In response to a question about why it anonymized the results, NewsGuard general manager Matt Skibinski said that the report is meant to show that misinformation is an industry-wide issue. He also pointed to two previous NewsGuard audits that did name the results for ChatGPT-4 and found that the model generated misinformation in response to 98 and 100 percent of prompts, respectively.
The most eye-rolling criticism of DeepSeek, however, comes directly from OpenAI itself. The company told the Financial Times that it had evidence DeepSeek trained its R1 models using outputs from OpenAI’s models, a practice known as distillation that violates OpenAI’s terms of service.
The report prompted breathless statements from groups like the National Cybersecurity Alliance, which represents big tech companies. OpenAI’s claims raise “concerns over intellectual property theft and the growing threat of foreign AI firms bypassing U.S. safeguards,” the alliance wrote in an email blast to reporters.
OpenAI, of course, is currently facing a host of lawsuits from publishers and independent creators who say the company misused their copyrighted material to train its models.

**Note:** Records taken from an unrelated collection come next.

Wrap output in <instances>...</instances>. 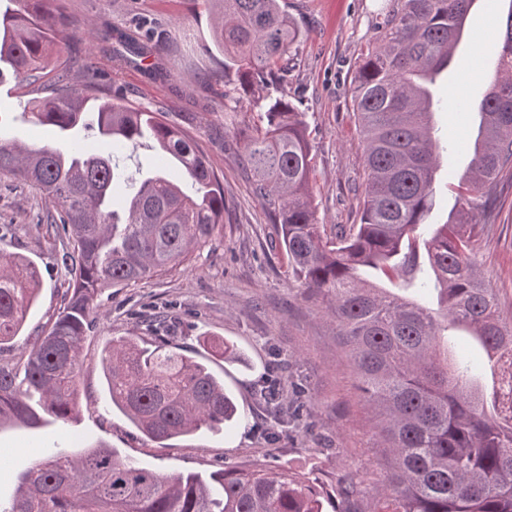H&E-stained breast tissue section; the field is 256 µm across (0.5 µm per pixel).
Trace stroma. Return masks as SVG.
Instances as JSON below:
<instances>
[{"label": "stroma", "mask_w": 512, "mask_h": 512, "mask_svg": "<svg viewBox=\"0 0 512 512\" xmlns=\"http://www.w3.org/2000/svg\"><path fill=\"white\" fill-rule=\"evenodd\" d=\"M301 36L291 50L288 74L278 95L300 112L307 126L315 169L313 206L326 226L359 221L357 199L365 182L362 138L354 124L352 83L365 51L379 32L385 0H281ZM66 14L90 23L93 32L68 38L72 79L82 64L98 67L99 82L127 103L164 113L210 161L224 185V227L210 247L190 264L120 288L105 289L97 327L87 336L79 378L80 411L68 425L46 420L38 427H0V499L9 500L19 475L40 455L69 452L97 441L121 457L165 474L224 467L290 470L309 474L336 496L340 487L362 481L365 495L384 475L382 443L375 435L376 413L363 401L354 367L341 343L336 322L321 298L288 272L277 248L278 228L254 194V176L243 160L241 130L258 124L260 94L235 88L223 98L220 55L211 53V19L202 0H61ZM512 0H475L463 40L436 92L463 91L471 109L441 111L434 120L445 142L476 135L473 108L488 86L480 60L497 56L501 44L487 35L491 18L506 17ZM147 21L160 59L169 73L154 83L135 67L112 63V44L104 31L130 29ZM0 99V138L38 148L91 147L95 130L80 128L63 137L50 126L23 117L20 99L27 86ZM53 206L33 186L0 174V251L18 253L39 267L41 291L10 357L27 351L62 305L74 262L65 235L47 230ZM478 275L495 289L504 322H512V170L497 183L492 222L477 237ZM166 321L170 350L207 358L212 371L237 398L242 420L218 432L203 431L167 441L145 437L112 410L103 386L101 351L110 337L136 333L148 343V322ZM233 345L239 360L214 355L217 343ZM305 387L311 412L300 425L277 424L256 405L262 381Z\"/></svg>", "instance_id": "obj_1"}]
</instances>
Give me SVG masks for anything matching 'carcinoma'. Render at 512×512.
<instances>
[{"label": "carcinoma", "mask_w": 512, "mask_h": 512, "mask_svg": "<svg viewBox=\"0 0 512 512\" xmlns=\"http://www.w3.org/2000/svg\"><path fill=\"white\" fill-rule=\"evenodd\" d=\"M213 48L224 56V84H276L299 38L279 0H205ZM474 0H388L378 42L353 79L354 122L364 141L368 181L358 224L318 222L310 180L314 157L301 113L280 98L243 139L254 192L272 223L288 272L328 303L353 361L364 400L380 421L385 479L369 512H512V327L477 274L476 228L488 223L496 181L512 168V9L498 25L502 51L488 64L472 143L446 148L436 137L432 91L450 65ZM75 25L58 0H0V60L37 85L24 104L30 119L62 135L78 126L98 91L93 62L80 87L42 81L55 35ZM114 64L139 65L156 53L148 33L113 36ZM98 136L112 152L31 148L0 138V173L28 182L54 205L50 227L76 253L63 308L16 360L0 358V423L63 424L77 401L85 336L95 327L103 289L189 265L224 223V187L209 160L161 113L115 98L97 106ZM150 137L181 166L184 192L165 170L126 175L121 152ZM472 153L454 178L456 204L430 222L436 177L457 151ZM37 264L0 251V348L21 332L36 301ZM436 294L424 306L408 293ZM472 337L497 375L448 358V331ZM102 368L112 408L155 441L194 435L240 413L207 366L139 336L109 338ZM283 410L274 384L259 387L266 412L295 422L309 399L300 387ZM327 494L303 473L226 467L204 477L142 467L102 443L77 454L44 455L19 478L0 512H329Z\"/></svg>", "instance_id": "obj_1"}]
</instances>
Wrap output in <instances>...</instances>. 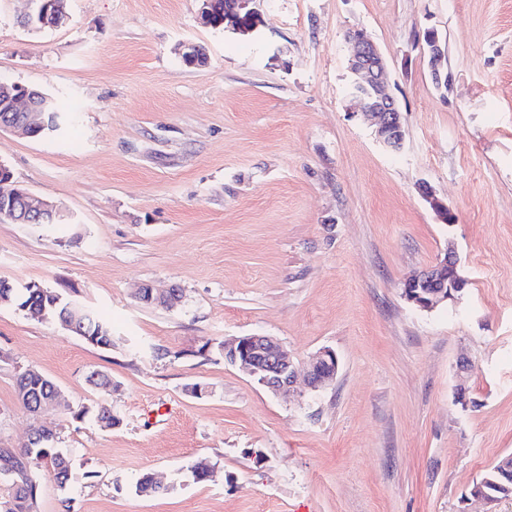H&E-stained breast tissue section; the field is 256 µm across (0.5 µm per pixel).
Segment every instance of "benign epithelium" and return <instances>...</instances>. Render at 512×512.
Wrapping results in <instances>:
<instances>
[{
  "mask_svg": "<svg viewBox=\"0 0 512 512\" xmlns=\"http://www.w3.org/2000/svg\"><path fill=\"white\" fill-rule=\"evenodd\" d=\"M260 0H232L224 9V23L227 29L249 36L260 26ZM351 52L347 58V69L351 81L357 84L358 91L351 94L360 113L369 117L375 126L378 140L387 148L398 150L404 142V124L401 110L385 89L387 60L372 36L364 30H352L347 34ZM428 66L432 79L441 82L447 68L445 45L436 41L426 49ZM24 95L14 99L18 114L15 121L7 126L10 131L26 136L29 128L43 127L39 120L45 104L38 103L36 91L20 87ZM25 210L15 214L3 206L0 215L12 219L17 224L28 222V216L42 221L63 220L68 212L47 200L35 198L29 191H23ZM423 198L429 202L443 222H448L452 212L448 206L435 199L428 187L422 189ZM459 259L447 253L434 265L422 270L404 284L405 299L415 306L431 310L453 297L454 277ZM142 303L153 301L164 304L173 310L182 301V290L176 286L162 293L154 292L145 284L137 295ZM224 361L246 371L260 385L275 395H287L294 390L300 366L293 362L280 341L272 336L250 334L224 342ZM336 352L324 348L315 353L305 369L307 387L317 391L331 385L338 373Z\"/></svg>",
  "mask_w": 512,
  "mask_h": 512,
  "instance_id": "obj_1",
  "label": "benign epithelium"
}]
</instances>
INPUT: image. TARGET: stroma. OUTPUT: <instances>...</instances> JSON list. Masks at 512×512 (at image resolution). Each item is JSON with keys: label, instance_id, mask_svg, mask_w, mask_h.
<instances>
[{"label": "stroma", "instance_id": "obj_1", "mask_svg": "<svg viewBox=\"0 0 512 512\" xmlns=\"http://www.w3.org/2000/svg\"><path fill=\"white\" fill-rule=\"evenodd\" d=\"M260 9L242 38L204 26L198 0H69L68 23L41 30L21 24L28 0H0V81L45 91L63 117L35 137L0 129V163L74 217L0 222V280L76 296L112 325L106 350L0 306V448L56 429L71 477L41 471L37 512H512L468 495L512 454V0ZM354 29L388 58L400 150L347 94ZM428 29L446 43L444 88ZM184 42L206 66L184 63ZM450 250L465 290L412 306L404 281ZM144 284L183 301L141 303ZM253 333L297 362L333 349L335 382L274 396L218 348ZM27 369L69 411L23 409ZM104 403L120 425L71 415ZM199 459L210 480H193ZM146 473L168 491L137 495ZM438 37L440 41H442L441 37L439 36L438 32L434 30H427L423 34V48L426 49L428 44L434 40L435 37ZM427 56L428 57V66L430 69V73L432 76V79L436 83L441 82L442 74L445 71V68L447 69V61H446V49L445 45L436 41L426 49Z\"/></svg>", "mask_w": 512, "mask_h": 512}]
</instances>
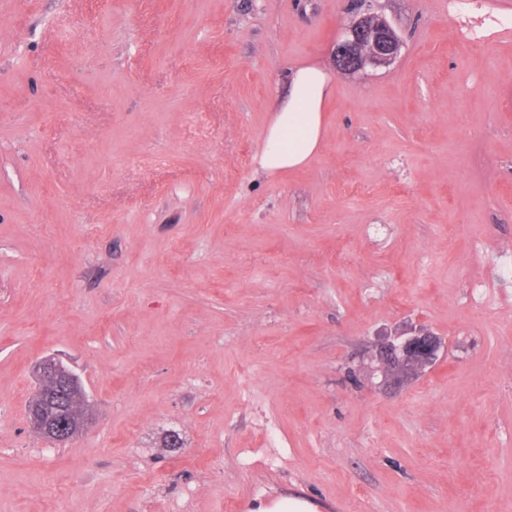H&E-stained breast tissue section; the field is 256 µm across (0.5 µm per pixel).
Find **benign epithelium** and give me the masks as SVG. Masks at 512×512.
Wrapping results in <instances>:
<instances>
[{"mask_svg":"<svg viewBox=\"0 0 512 512\" xmlns=\"http://www.w3.org/2000/svg\"><path fill=\"white\" fill-rule=\"evenodd\" d=\"M402 48L400 35L370 3L367 8L355 13L350 25L336 39L333 61L336 71L341 74L363 73L392 65ZM441 347L439 337L421 329L408 336L380 339L377 352L385 379L401 384L417 377L435 363ZM34 371L39 379V387L27 406L30 427L50 445L67 443L85 434L92 424L90 410H84L76 424L66 431L51 422L42 411L44 381L50 374L62 378L64 383L80 393L84 403H89L80 377L54 357L41 359Z\"/></svg>","mask_w":512,"mask_h":512,"instance_id":"1","label":"benign epithelium"}]
</instances>
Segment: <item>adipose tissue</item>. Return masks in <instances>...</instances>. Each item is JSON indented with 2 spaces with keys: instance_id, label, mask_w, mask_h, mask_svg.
<instances>
[{
  "instance_id": "1",
  "label": "adipose tissue",
  "mask_w": 512,
  "mask_h": 512,
  "mask_svg": "<svg viewBox=\"0 0 512 512\" xmlns=\"http://www.w3.org/2000/svg\"><path fill=\"white\" fill-rule=\"evenodd\" d=\"M330 80L315 67L299 69L285 97L274 106L259 166L267 172L295 169L306 163L321 142L323 104Z\"/></svg>"
}]
</instances>
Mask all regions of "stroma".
I'll list each match as a JSON object with an SVG mask.
<instances>
[{
    "label": "stroma",
    "instance_id": "1",
    "mask_svg": "<svg viewBox=\"0 0 512 512\" xmlns=\"http://www.w3.org/2000/svg\"><path fill=\"white\" fill-rule=\"evenodd\" d=\"M378 7L400 57L343 75L349 0H0V512H512V0ZM301 66L322 143L268 173ZM384 337L377 344V356L385 379L401 384L432 366L438 358L442 341L430 332L418 330L409 336ZM34 371L39 379V387L27 406L30 427L50 445L67 443L85 434L92 424V414L89 410L88 395L84 390L80 377L54 357L41 359L35 365ZM49 374L61 377L62 381L71 389L78 390L85 403V410L78 416L76 424L66 431L62 430L59 426L57 427L55 423L50 422V418L45 417L41 408L45 392L43 382L48 379ZM49 390L52 397L45 401V411L47 414L54 413L57 408H61L72 415H78L84 409L80 396L63 397L55 381H50ZM311 506L300 498L280 497L270 504L261 503L255 512H308Z\"/></svg>",
    "mask_w": 512,
    "mask_h": 512
}]
</instances>
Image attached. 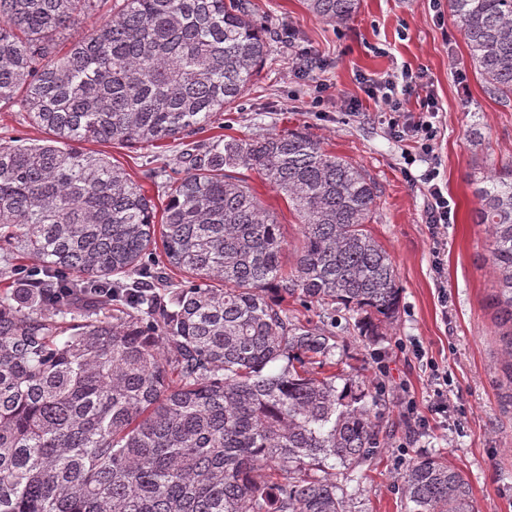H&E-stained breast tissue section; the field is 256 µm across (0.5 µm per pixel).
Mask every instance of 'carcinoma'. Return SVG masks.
<instances>
[{"instance_id": "1", "label": "carcinoma", "mask_w": 512, "mask_h": 512, "mask_svg": "<svg viewBox=\"0 0 512 512\" xmlns=\"http://www.w3.org/2000/svg\"><path fill=\"white\" fill-rule=\"evenodd\" d=\"M0 0V105L48 138L0 139V512H351L348 485L389 430L363 364L336 356L398 315L390 253L367 229L361 168L303 131L218 138L142 185L76 147L182 140L242 98L267 55L243 0ZM345 22L359 0H306ZM488 93L512 100V0H448ZM93 20L56 46L58 34ZM242 168L301 224H282ZM512 384V165L476 181ZM181 273V279L173 277ZM321 310L326 331L301 318ZM408 512H475L466 476L410 461ZM237 171L239 172L237 176L246 181L264 206L274 211L280 224H284V235L289 244L288 251L286 252V260H288V262L289 260L291 261L293 259L292 249L298 241L300 229V224H297L298 219L296 215L289 211L283 196L269 185L258 173L245 169H239Z\"/></svg>"}]
</instances>
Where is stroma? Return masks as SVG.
I'll return each instance as SVG.
<instances>
[{
	"mask_svg": "<svg viewBox=\"0 0 512 512\" xmlns=\"http://www.w3.org/2000/svg\"><path fill=\"white\" fill-rule=\"evenodd\" d=\"M265 27L270 50L244 96L214 118L198 141L305 131L330 153L361 165L381 197L369 225L391 254L401 287L400 310L382 344L341 338L346 354L365 358L380 386L379 412L393 423L385 452L367 471L352 501L353 512H405L401 476L409 460L437 456L463 471L477 512H512V404L501 388L503 344L487 296L493 286L489 240L475 223L476 177L512 162V105L489 95L466 57L464 36L447 5L430 0H359L344 23L322 20L304 0H248ZM311 52L319 66L296 71V57ZM419 76L438 100V128L430 162L408 163L410 141L389 132L391 114L369 96V82ZM327 91L316 103L317 85ZM143 184L156 208L166 198L145 177L161 154L175 158L179 142L125 147L85 142ZM436 165L452 211L448 246L436 253L426 223L422 175ZM265 207L284 226L289 245L299 238L298 219L283 196L258 173L240 170ZM447 301H440V292ZM448 374V418L431 410L432 370Z\"/></svg>",
	"mask_w": 512,
	"mask_h": 512,
	"instance_id": "35a3bbf8",
	"label": "stroma"
}]
</instances>
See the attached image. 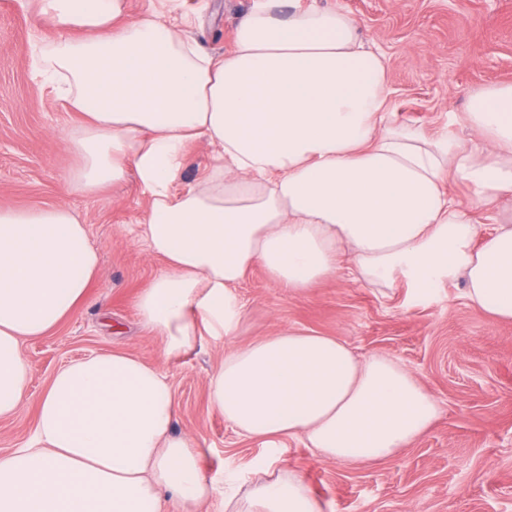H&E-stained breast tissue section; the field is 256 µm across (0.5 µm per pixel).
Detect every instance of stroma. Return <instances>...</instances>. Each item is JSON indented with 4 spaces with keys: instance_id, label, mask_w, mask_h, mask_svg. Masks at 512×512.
<instances>
[{
    "instance_id": "35a3bbf8",
    "label": "stroma",
    "mask_w": 512,
    "mask_h": 512,
    "mask_svg": "<svg viewBox=\"0 0 512 512\" xmlns=\"http://www.w3.org/2000/svg\"><path fill=\"white\" fill-rule=\"evenodd\" d=\"M253 0H179L192 18L190 36L205 51L231 49L234 29ZM299 6L342 7L387 60L397 122L429 130L461 116L469 93L512 82V0H298ZM61 34L36 20L27 0H0V208L73 207L101 256L86 300L54 332L23 340L29 365L26 399L0 418V455L26 444L36 406L55 371L69 360L120 349L161 363L177 400L176 433L201 451L202 467L219 478L248 475L278 458L299 468L327 512H512V323L494 322L468 306L462 282L444 284L428 300L410 301L405 287L388 292L345 277L295 296L262 269L239 286L247 343L285 326L340 337L357 353L379 352L408 368L440 406V415L410 447L372 465L320 462L300 440L265 448L239 437L212 410L206 377L223 358L206 342L170 361L143 328L135 300L165 270L133 229L149 206L135 174L88 196L71 190L76 157L63 139L76 116L33 74L32 46Z\"/></svg>"
}]
</instances>
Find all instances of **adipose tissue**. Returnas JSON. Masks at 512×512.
<instances>
[{
  "label": "adipose tissue",
  "instance_id": "ef3b65f1",
  "mask_svg": "<svg viewBox=\"0 0 512 512\" xmlns=\"http://www.w3.org/2000/svg\"><path fill=\"white\" fill-rule=\"evenodd\" d=\"M66 34L35 44L34 71L81 123L67 135L74 190L95 193L135 172L150 205L136 238L166 262L136 300L165 359L204 341L224 347L209 374L212 408L266 448L301 439L320 461L393 457L439 415L435 398L381 353L288 326L246 344L237 293L253 267L304 294L345 275L431 298L463 280V297L512 322V225L493 210L512 195V82L473 91L466 123L438 129L393 118L386 58L342 8L254 0L232 50L211 55L189 19H126L124 0H29ZM212 148L208 174L173 192L185 148ZM486 209L475 223L448 185ZM100 265L65 204L0 209V418L26 397V338L58 327ZM162 369L124 351L69 362L40 398L35 432L0 455V512H181L220 499L224 512H325L298 471L270 459L225 487L174 431Z\"/></svg>",
  "mask_w": 512,
  "mask_h": 512
}]
</instances>
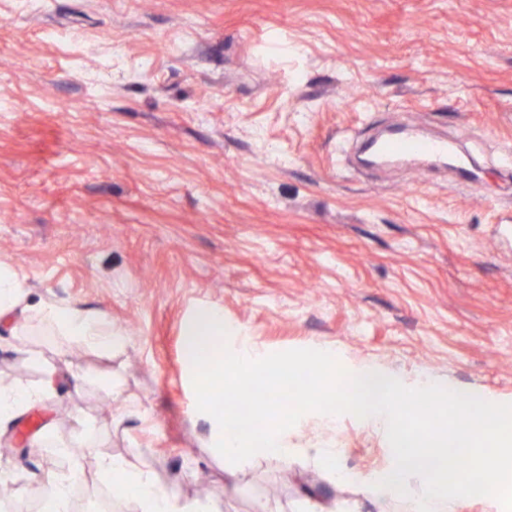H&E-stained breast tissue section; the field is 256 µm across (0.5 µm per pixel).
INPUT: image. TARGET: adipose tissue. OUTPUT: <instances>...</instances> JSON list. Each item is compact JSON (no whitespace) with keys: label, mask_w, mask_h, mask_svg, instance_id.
Listing matches in <instances>:
<instances>
[{"label":"adipose tissue","mask_w":512,"mask_h":512,"mask_svg":"<svg viewBox=\"0 0 512 512\" xmlns=\"http://www.w3.org/2000/svg\"><path fill=\"white\" fill-rule=\"evenodd\" d=\"M29 311L70 343L95 352L109 355L127 344L126 336L112 329L97 312L53 301L31 307L29 292L17 272L0 264V316ZM97 465L102 476L112 479L113 499L129 502L132 512H213L207 502L183 501L172 496L156 483L149 470L124 458L102 455ZM80 474V466L75 463L65 472L48 475L39 488L42 512H70L71 488Z\"/></svg>","instance_id":"ef3b65f1"}]
</instances>
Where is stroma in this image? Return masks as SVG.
Segmentation results:
<instances>
[{
    "label": "stroma",
    "instance_id": "1",
    "mask_svg": "<svg viewBox=\"0 0 512 512\" xmlns=\"http://www.w3.org/2000/svg\"><path fill=\"white\" fill-rule=\"evenodd\" d=\"M398 115L457 141L478 177L359 165ZM504 224L512 0H0V263L32 301L100 312L129 340L106 357L0 319V383L55 371L0 429L28 448L0 454V512H40L36 478L69 467L58 449L88 423L71 512H101V454L183 499L207 479L216 512H403L334 482L316 426L293 428L290 460L233 469L207 445L183 326L207 305L269 353L332 346L512 404ZM336 446L364 478L394 463L351 414ZM283 471L294 483L268 495Z\"/></svg>",
    "mask_w": 512,
    "mask_h": 512
}]
</instances>
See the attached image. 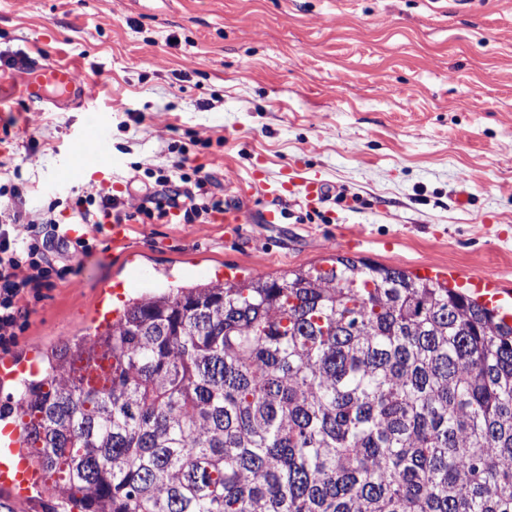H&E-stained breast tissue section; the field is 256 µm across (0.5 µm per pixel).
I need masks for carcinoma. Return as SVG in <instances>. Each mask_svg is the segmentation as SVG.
Instances as JSON below:
<instances>
[{"mask_svg":"<svg viewBox=\"0 0 512 512\" xmlns=\"http://www.w3.org/2000/svg\"><path fill=\"white\" fill-rule=\"evenodd\" d=\"M76 512H512V326L408 271L135 298L17 399Z\"/></svg>","mask_w":512,"mask_h":512,"instance_id":"1","label":"carcinoma"}]
</instances>
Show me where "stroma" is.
Here are the masks:
<instances>
[{
    "mask_svg": "<svg viewBox=\"0 0 512 512\" xmlns=\"http://www.w3.org/2000/svg\"><path fill=\"white\" fill-rule=\"evenodd\" d=\"M25 57L71 61L94 98L28 101L15 91ZM0 99V171L21 167L30 218L67 223L63 199L109 185L135 216L157 170L181 162L251 219L235 237L217 213L133 219L121 245L99 235L29 297L11 355L92 335L104 286L281 275L336 253L512 289V0H0ZM94 127L110 162L62 178ZM257 169L271 183L319 175L342 198L240 195ZM268 207L285 223H261ZM135 267L148 277L125 286Z\"/></svg>",
    "mask_w": 512,
    "mask_h": 512,
    "instance_id": "stroma-1",
    "label": "stroma"
}]
</instances>
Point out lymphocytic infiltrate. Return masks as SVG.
<instances>
[{"mask_svg":"<svg viewBox=\"0 0 512 512\" xmlns=\"http://www.w3.org/2000/svg\"><path fill=\"white\" fill-rule=\"evenodd\" d=\"M208 177L189 178L182 164L160 170L156 189L148 196L143 212L147 218L164 220L171 210H180L187 224L208 223L211 213L221 211L212 199ZM127 221L117 195L100 190L78 196L71 207L69 224L99 226L101 219ZM69 224L58 223L51 213L27 219L19 208H0V351L9 352L25 326L28 296L37 294L52 275H63L56 260L64 255L89 253L88 240H71Z\"/></svg>","mask_w":512,"mask_h":512,"instance_id":"f902f5d3","label":"lymphocytic infiltrate"}]
</instances>
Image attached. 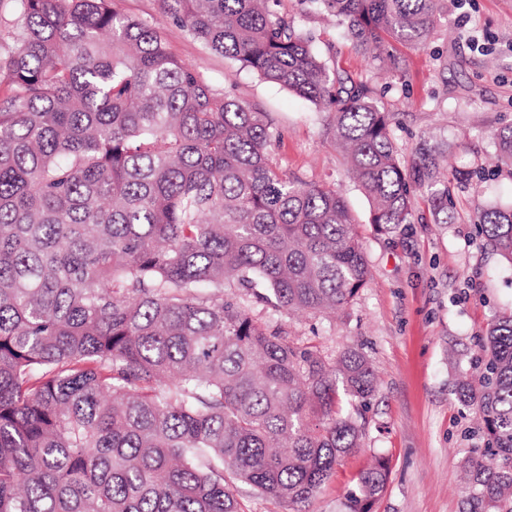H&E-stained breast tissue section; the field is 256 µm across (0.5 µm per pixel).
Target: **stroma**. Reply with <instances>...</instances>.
I'll return each mask as SVG.
<instances>
[{"instance_id": "35a3bbf8", "label": "stroma", "mask_w": 512, "mask_h": 512, "mask_svg": "<svg viewBox=\"0 0 512 512\" xmlns=\"http://www.w3.org/2000/svg\"><path fill=\"white\" fill-rule=\"evenodd\" d=\"M114 5L156 27L169 51L213 90L233 92L266 112L281 133L274 163L341 190L359 222L371 279L336 319L253 308L262 322L316 344L328 357L357 347L377 371L361 447L298 512H346L359 473L378 456L391 471L371 512H466L465 463L486 436L461 402L458 382L480 373L490 324L512 311V264L484 247L476 220L487 205H512V174L503 170L455 188L448 224L435 222L426 194H417L413 223L379 233L340 149L324 133V112L209 51L165 18L158 0ZM277 9L312 36L328 67L376 89L380 106L397 115L395 136L406 163L418 159L425 142L441 149V177L492 166L494 134L512 125V0H443L427 41L397 47L405 59L400 74L361 55L336 18L311 0H279Z\"/></svg>"}]
</instances>
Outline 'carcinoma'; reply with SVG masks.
<instances>
[{"label": "carcinoma", "instance_id": "cac0c4a2", "mask_svg": "<svg viewBox=\"0 0 512 512\" xmlns=\"http://www.w3.org/2000/svg\"><path fill=\"white\" fill-rule=\"evenodd\" d=\"M0 53V512H241L237 484L309 502L361 447L376 373L328 359L252 313L327 317L370 268L331 187L273 165L280 133L218 93L159 31L114 0H13ZM210 51L327 112L383 233L448 183L421 148L406 165L396 113L330 75L277 0H158ZM356 48L425 42L443 0H312ZM512 170V126L494 134ZM486 245L512 261V207L489 206ZM482 380L460 382L490 437L468 462V512H512V314L486 336ZM388 463L361 473L370 512Z\"/></svg>", "mask_w": 512, "mask_h": 512}]
</instances>
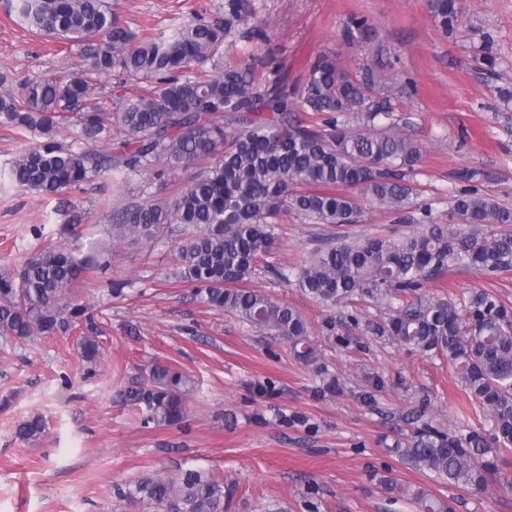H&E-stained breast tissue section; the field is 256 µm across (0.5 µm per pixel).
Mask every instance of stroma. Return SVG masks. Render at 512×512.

New technologies should be critiqued. But many critics rushing to expose flaws in DeepSeek’s products seem most interested in the company’s nationalities rather than the flaws themselves.
As Taisu Zhang, a Yale University law and economic history professor, wrote on X: “If you think you’re ‘pro-competition, pro-innovation, pro-startup culture, pro-open source, anti-monopolistic, and anti-oligarchic,’ and yet somehow you’re unhappy at the DeepSeek breakthrough, then congratulations, you’ve come face to face with your own crude nationalism—which is fine, as we’re all crudely nationalistic sometimes, but let’s not pretend to be more high-minded than is humanly realistic.”